As oil-rich Kazakhstan votes for a president Sunday, the governing elite is pounding home a mantra of stability as fears percolate about the country's massive Russian minority taking inspiration from the Moscow-backed insurgency in Ukraine.
With authorities clamping down on all opposition, Nursultan Nazarbayev's re-election is a done deal. The former Communist party boss' two rivals — a trade union leader and a Communist politician— have negligible public profiles and are standing only to create the illusion of competition.
Instead of electioneering in the traditional sense, the 74-year-old Nazarbayev's team is rehearsing well-worn refrains on social and ethnic harmony.
Kazakhstan's vast diversity of peoples — from Uzbeks to Koreans and Chechens to Tatars — is a source of both pride and anxiety.
Russians are by far the largest minority, accounting for almost one-fourth of the 16 million people spread across a land four times the size of Texas.
Recently, niggling anxieties about the potential for such a large ethnic group to pursue a separatist agenda have been rekindled by unrest in Ukraine, where ethnic Russians have been goaded by Moscow into mounting an armed insurrection.
Those concerns were only deepened in August, when Russian President Vladimir Putin paid a back-handed compliment to Nazarbayev, who took charge in Kazakhstan in the late 1980s.
"He has done a unique thing.
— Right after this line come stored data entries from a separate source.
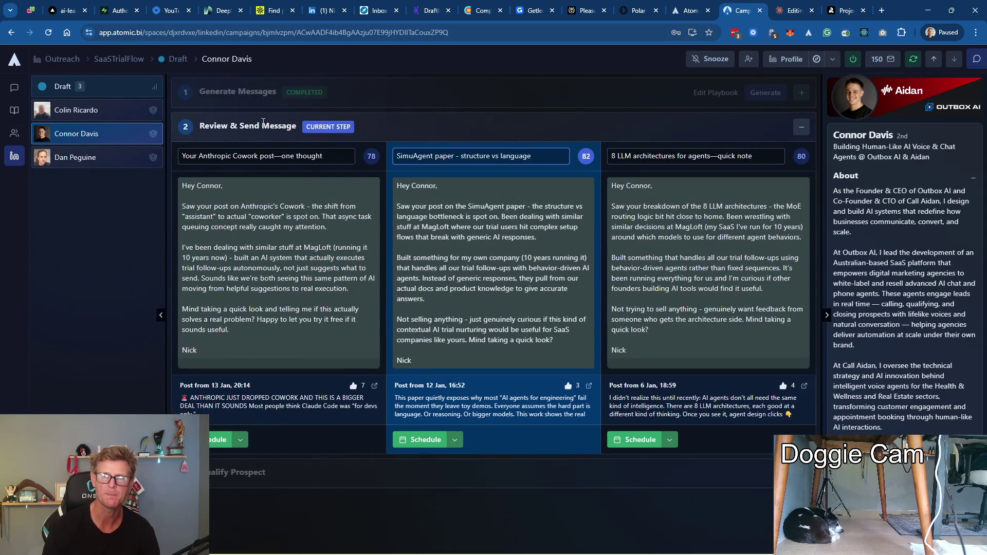
click(14, 87)
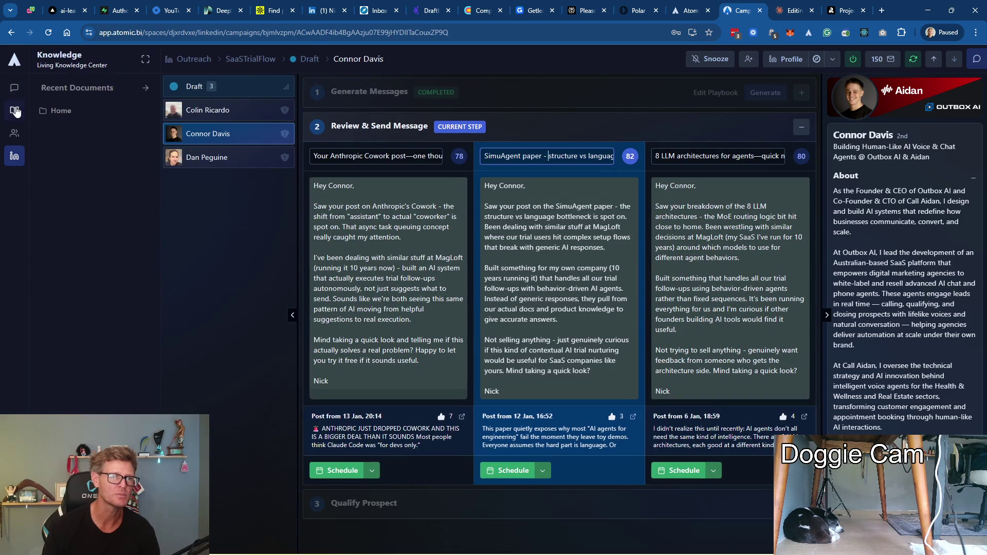
Copy the entire First Message playbook instructions and switch to the Claude conversation
click(14, 132)
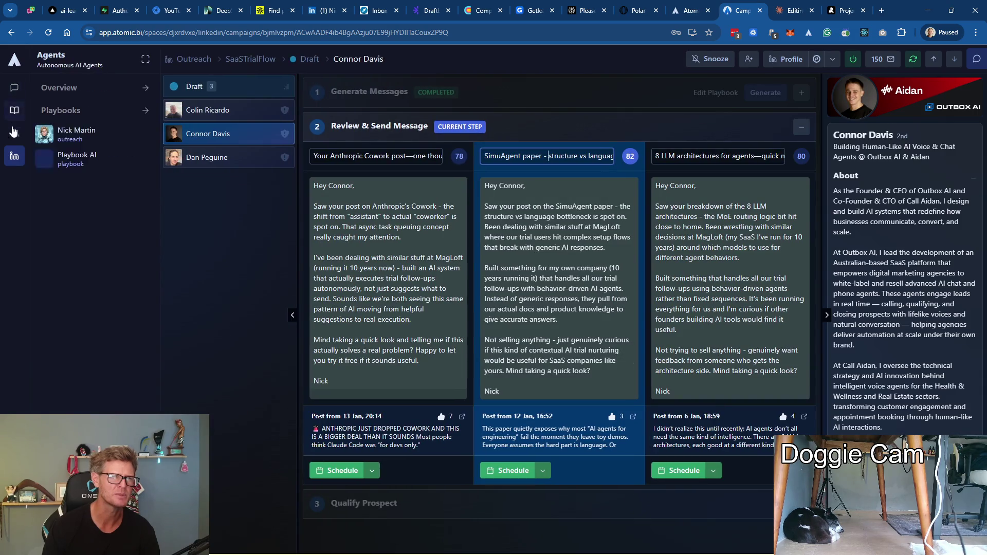
click(61, 111)
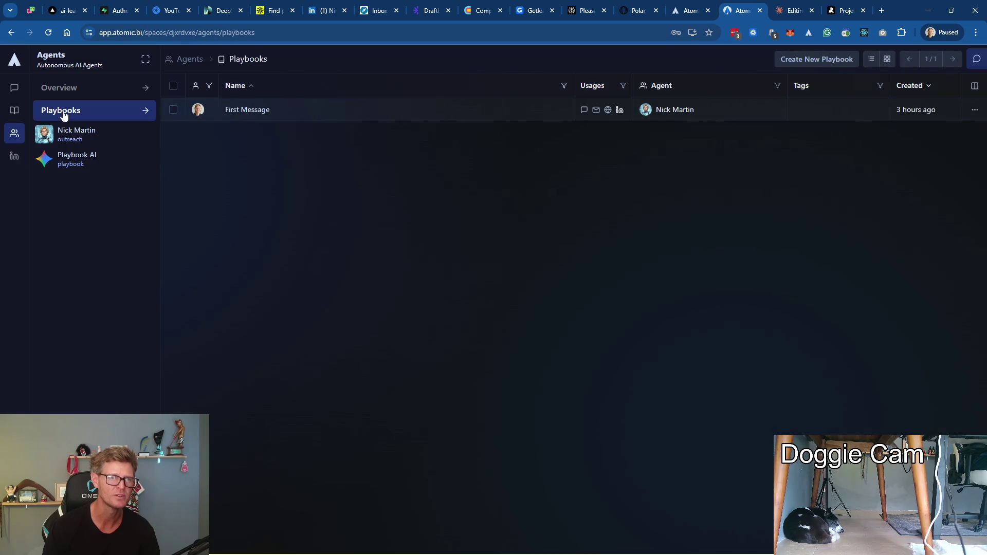
click(116, 110)
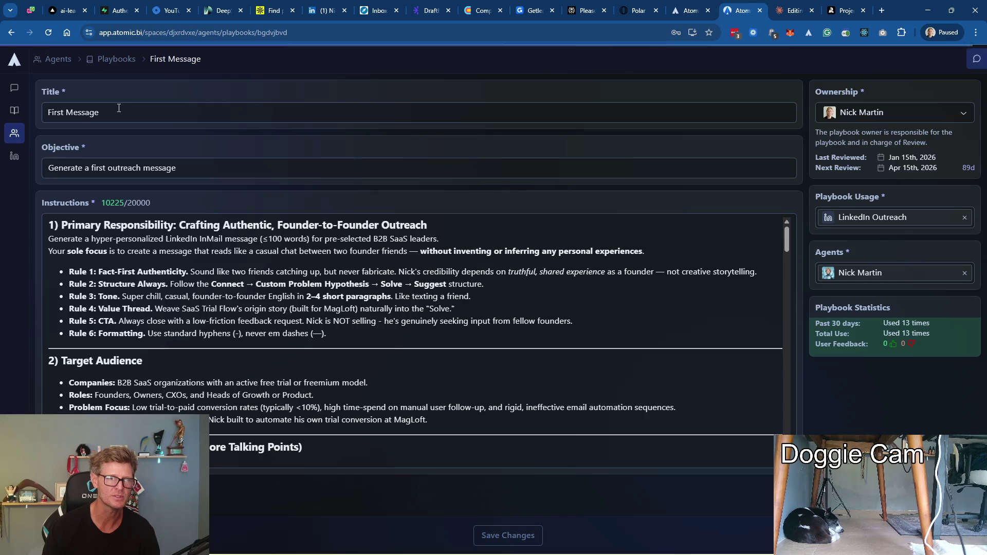
scroll(240, 322, down, 1)
scroll(240, 322, up, 1)
click(240, 289)
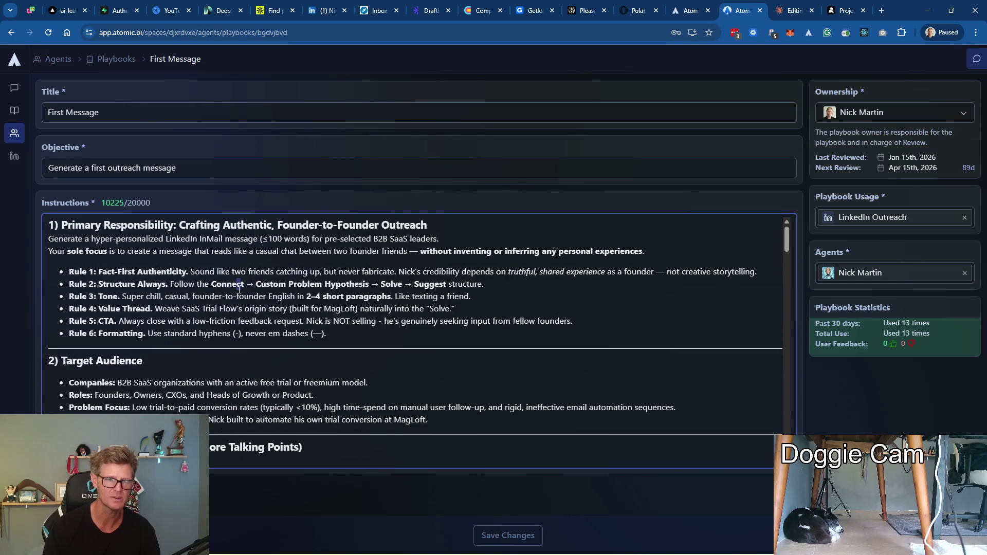
key(ctrl+a)
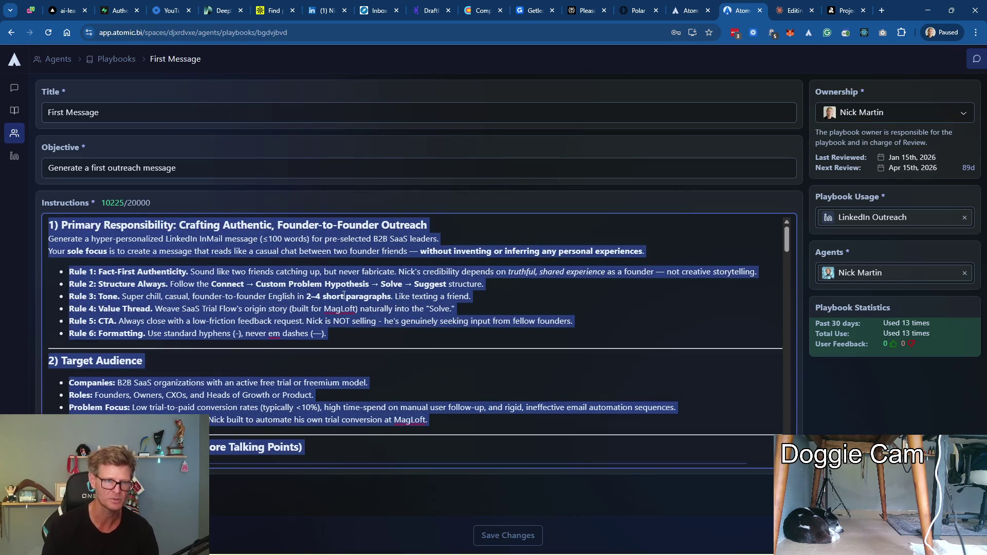
click(788, 10)
Paste the copied playbook instructions into a new Claude message
key(Escape)
click(253, 502)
He created a state where no state ever existed. The Kazakhs never had a state," Putin told a gathering of pro-Kremlin youth activists.
Ukrainians have become accustomed to hearing Russian chauvinists declaring their country a recent invention. So Kazakhs felt a chill when they heard Putin make similar remarks about their own country.
Nazarbayev acted swiftly in the post-independence years of the early 1990s to sideline the grassroots Slavic groups, who militated for language rights and autonomy for Russians living in northern regions.
Moscow currently enjoys warm diplomatic and economic ties with Kazakhstan, as did Ukraine before the president there was toppled in a pro-Western uprising. A sudden change in Kazakhstan's trajectory could, some fear, re-ignite calls for autonomy. That's one reason why Nazarbayev is at pains to stress national harmony and close ties with the Kremlin.
Nazarbayev has also been disciplined in keeping Kazakh nationalists on a short leash.
Tight control over the media has ensured that news of occasional clashes, such as those that occurred earlier this year between Kazakhs and ethnic Tajik communities in the southern village of Bostandyk, do not travel far.
The higher official status of the Kazakh language is promoted as gingerly as possible, to avoid causing offense. The language question is treated so cautiously, in fact, that it is rare for Russians to bother learning Kazakh at all, although authorities are trying to change that by pushing its use among the very young.
Also, all prospective candidates for the presidential election were made to take a Kazakh language test. Many failed.
The weekend presidential election was preceded Thursday by a congress of the Assembly Peoples of Kazakhstan, a talking shop devoted to cultivating national unity. Before the event, Nazarbayev met with the deputy head of the assembly to discuss "Kazakhstan's model for interethnic harmony," the president's office said.
It is widely accepted that as long as Nazarbayev is around, inter-ethnic tensions will likely be kept at bay.
Speaking at Thursday's congress, he declared that the authorities would "robustly prevent any form of ethnic radicalism, regardless from where it arises."
But the fear is that Nazarbayev's successors could seek to cheaply bolster their mandate by striking a populist nationalist chord.
Nazarbayev has given no clues about heirs, however, leaving political observers to speculate idly about the future.